Chris Lowen, the Food Bank's southside urban-farm manager, said $130,000 in grant money will help pay for community outreach, tools, an outdoor classroom, irrigation, a few structures, water-harvesting cisterns, compost and other necessary items.

Lowen said the first crops will be planted in the demonstration gardens at a monsoon celebration featuring live music and a potluck from 5 to 8 p.m., Friday, July 15. The garden's first community potluck takes place the next day, on Saturday, July 16.

Those inaugural events are just the stepping-off point, says Ojeda, who would like to see the farm develop into a community gathering place for workshops, community gatherings and other events.

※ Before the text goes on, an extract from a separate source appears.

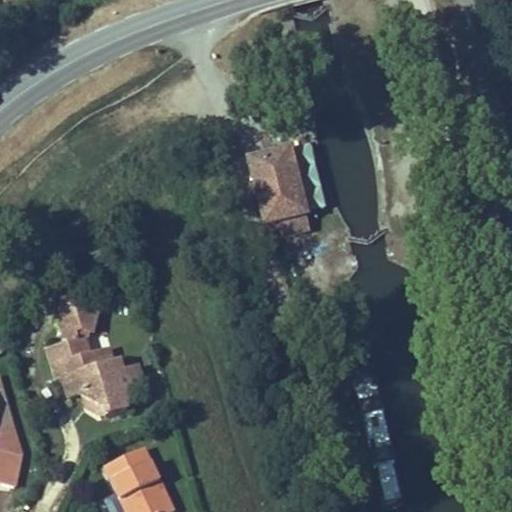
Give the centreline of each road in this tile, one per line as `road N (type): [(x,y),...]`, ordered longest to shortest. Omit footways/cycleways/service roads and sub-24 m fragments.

"What we want to see is for this place to become a place where people can learn how to grow food, and maybe even sell it through our consignment program," said Ojeda.

The consignment program allows residents to sell homegrown vegetables at a number of farmers' markets across the city. It is currently one of the only avenues in town for backyard farmers to turn crops into cash on a consistent basis.

Ojeda said there will also be programs that teach environmental stewardship by encouraging practices like seed-saving, composting, water-harvesting and, as Ojeda puts it, "Ultimately, community-building."

"We hope this is a place where people come and build community together. We'd like it to become a model for our city and county," said Ojeda.